From the octopus’ point of view, it must have thought it was being attacked by a rival male – which in a sense it was – and so, backed into a corner and being ‘inked over’ by an admittedly fairly short tentacular appendage, it quite understandably retaliated, launching itself at its opponent. Octopuses are capable of short bursts of incredible speed when on the attack and Gary, still half-asleep, simply wasn’t quick enough.

Now, it would be a lie to say that, to begin with and for the briefest of moments, the sensation of having an octopus latched on to his groin was not entirely unpleasant. They are, after all, mostly muscle. But they also have very hard, sharp beaks, which they normally use for breaking open mussels and crab shells. And it started biting.

And Gary started screaming.

Another thing about octopuses is that their tentacles are strong enough to capture sharks and break through the plexiglass of aquariums, plus it outnumbered him by eight arms to two, and so it proved next to impossible for him to disengage the writhing creature. Yelling and tearing at the monstrous mollusc which was masticating his manhood, Gary staggered out of his bathroom towards the kitchen, looking for a weapon – a knife, maybe, to cut the thing off him, but even through the agony and the horror of what was happening to him he realised that this probably wasn’t a good idea.

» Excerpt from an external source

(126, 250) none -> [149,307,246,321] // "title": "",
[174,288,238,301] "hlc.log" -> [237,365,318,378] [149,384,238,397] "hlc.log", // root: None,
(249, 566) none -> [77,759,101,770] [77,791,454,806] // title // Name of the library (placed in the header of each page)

I may have mentioned that Gary’s apartment had a balcony overlooking the canal, where he and his friends had been drinking earlier that evening. Fortunately it was one of those very muggy summer nights and he’d left the sliding glass patio door open, through which he could see the balcony table still littered with beer bottles. He knew he could use one of those to club the bastard thing off him.

He lurched onto the balcony and grabbed for one of the bottles just as the octopus gave a particularly nasty nip; he howled, jack-knifed in pain, overbalanced, struck the balcony rail, and pinwheeled over and into the water thirty feet below.

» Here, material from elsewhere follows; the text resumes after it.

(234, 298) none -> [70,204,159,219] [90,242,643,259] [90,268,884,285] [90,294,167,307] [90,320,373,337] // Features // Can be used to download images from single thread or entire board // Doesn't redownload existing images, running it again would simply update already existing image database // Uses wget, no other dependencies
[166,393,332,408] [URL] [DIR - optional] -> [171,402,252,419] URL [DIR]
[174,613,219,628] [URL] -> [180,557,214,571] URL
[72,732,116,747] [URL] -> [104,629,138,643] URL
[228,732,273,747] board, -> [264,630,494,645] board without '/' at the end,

Gary’s floating corpse was discovered the following morning. The cause of death was recorded as accidental drowning brought about by alcohol, and although there was no sign of the octopus, his entire body was covered in numerous small triangular bite wounds which were officially attributed to rats.

As I said, this is a true story. It was told to me by a friend of the guy that died. But whether or not you believe me, one thing remains true. There is a delicacy which you can find in many of the canal-side cafes and restaurants in Birmingham and the Black Country – you’ll have to ask for it specially because you won’t find it listed on any menu – but if you’re ever up that way I hope you’ll try the local deep fried canalamari.